Requirement: For the listing below, report all lines that hold the word "able".

|---|

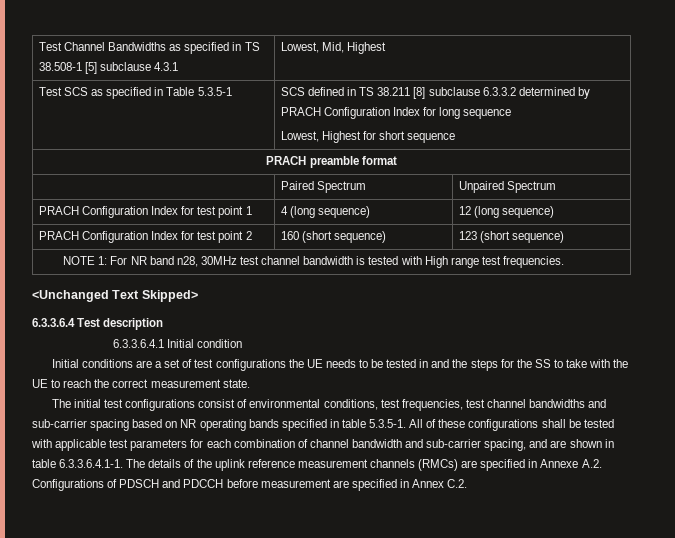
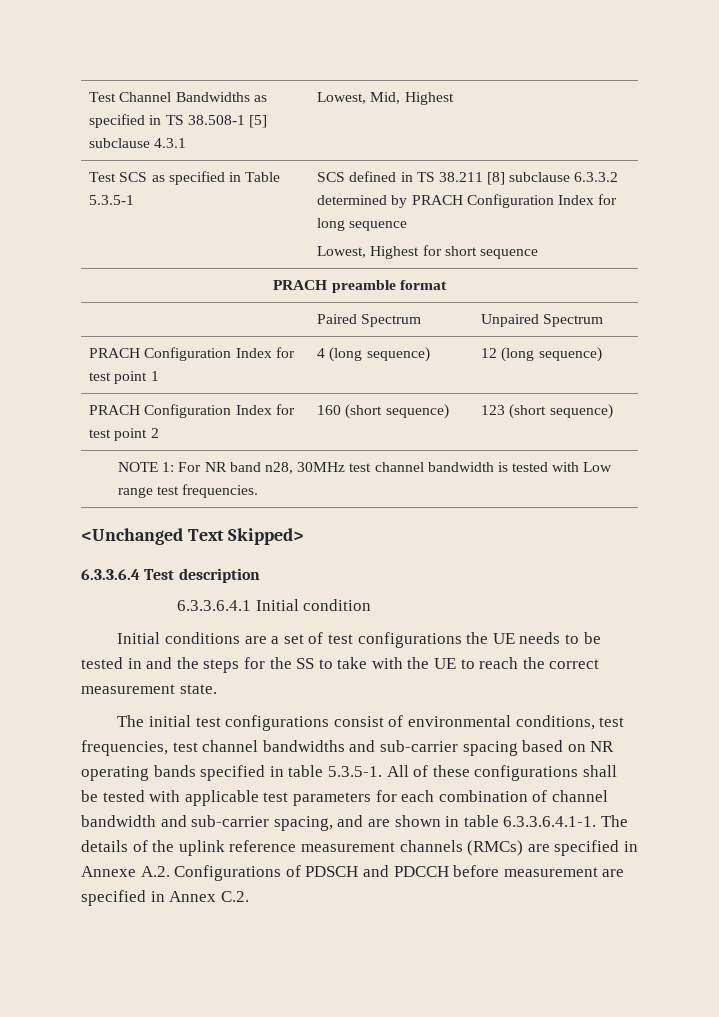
[424,256,448,268] High -> [583,462,613,472] Low

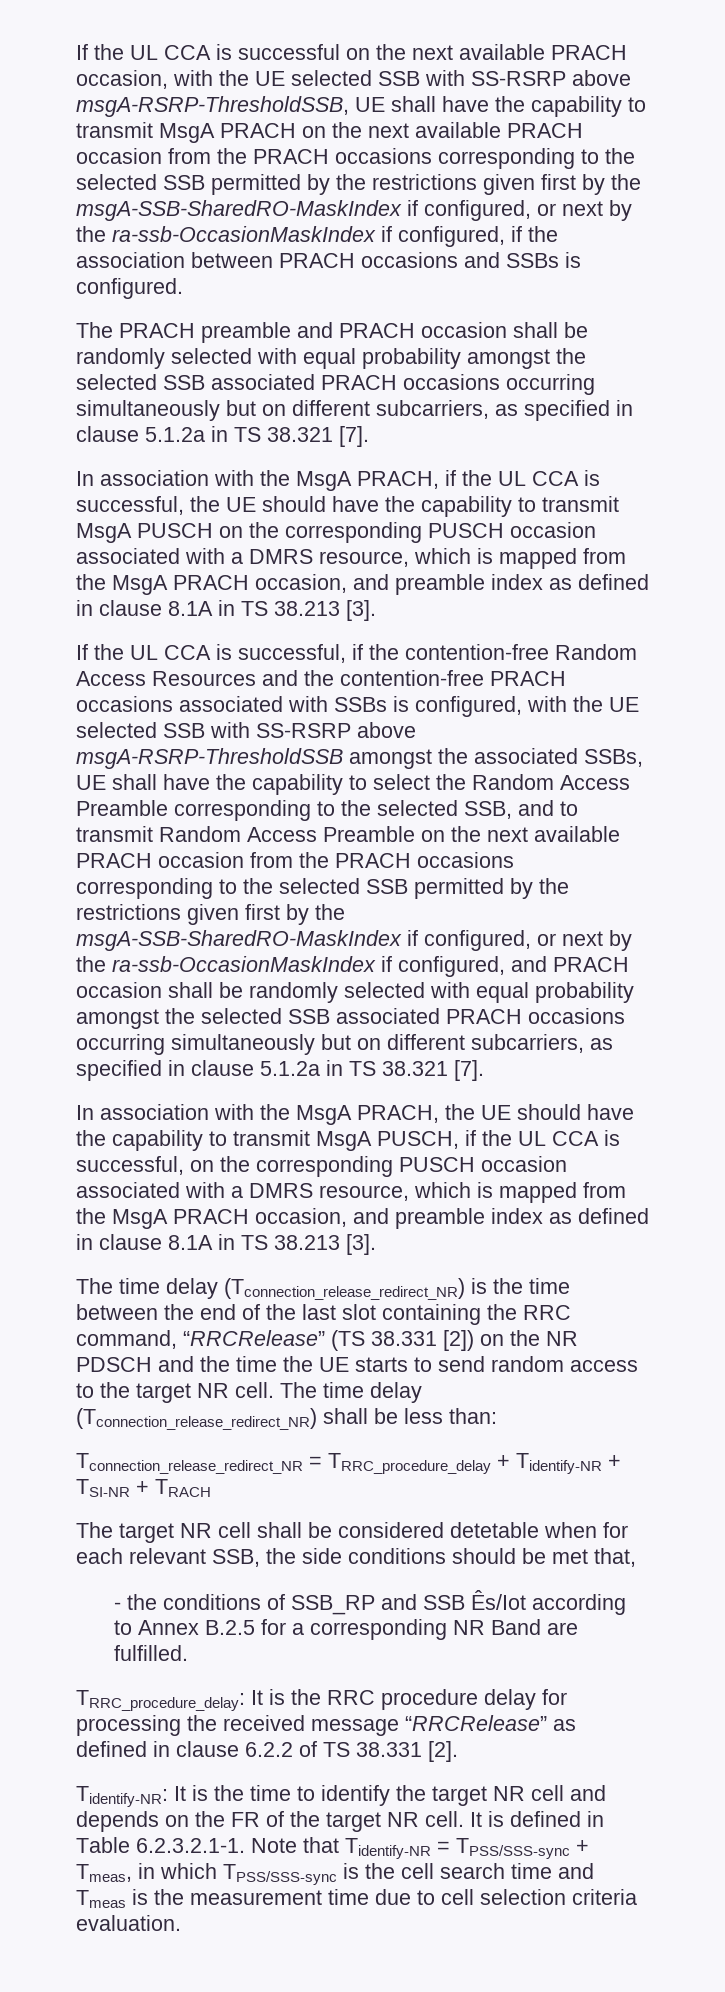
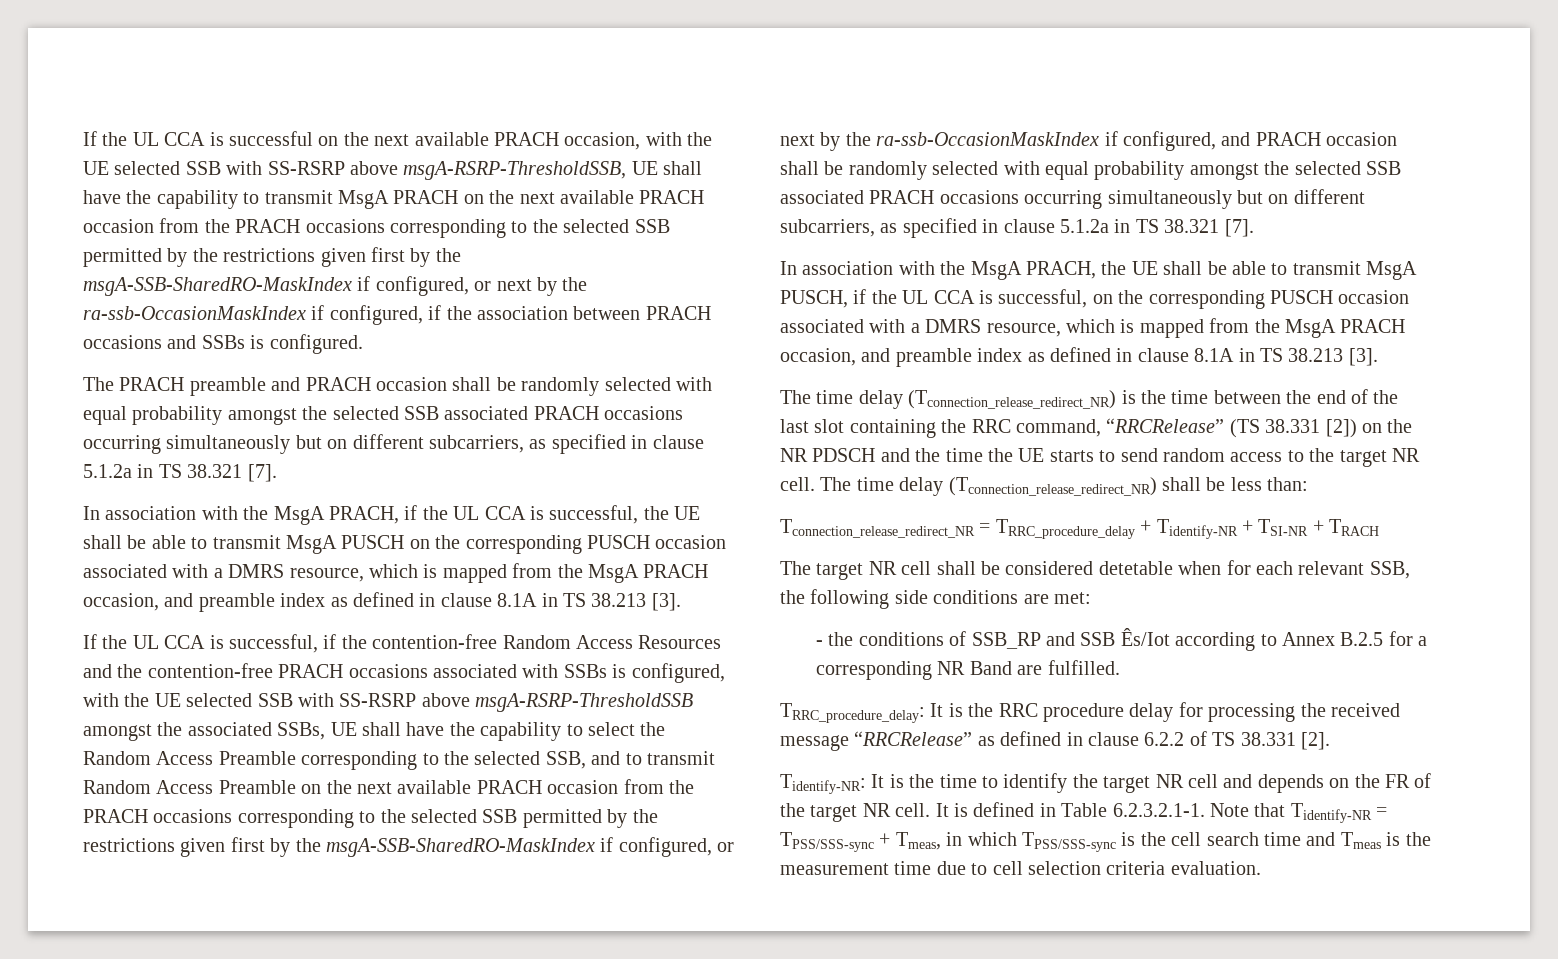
[262,496,512,517] should have the capability -> [83,535,186,549] shall be able
[517,1104,634,1120] [76,1130,203,1151] should have the capability -> [1163,261,1266,275] shall be able
(296, 1556) none -> [810,589,890,609] following
[452,1548,636,1567] should be met that, -> [1023,592,1091,604] are met:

|---|

Answer space:
[262,496,512,517] should have the capability -> [83,535,186,549] shall be able
[517,1104,634,1120] [76,1130,203,1151] should have the capability -> [1163,261,1266,275] shall be able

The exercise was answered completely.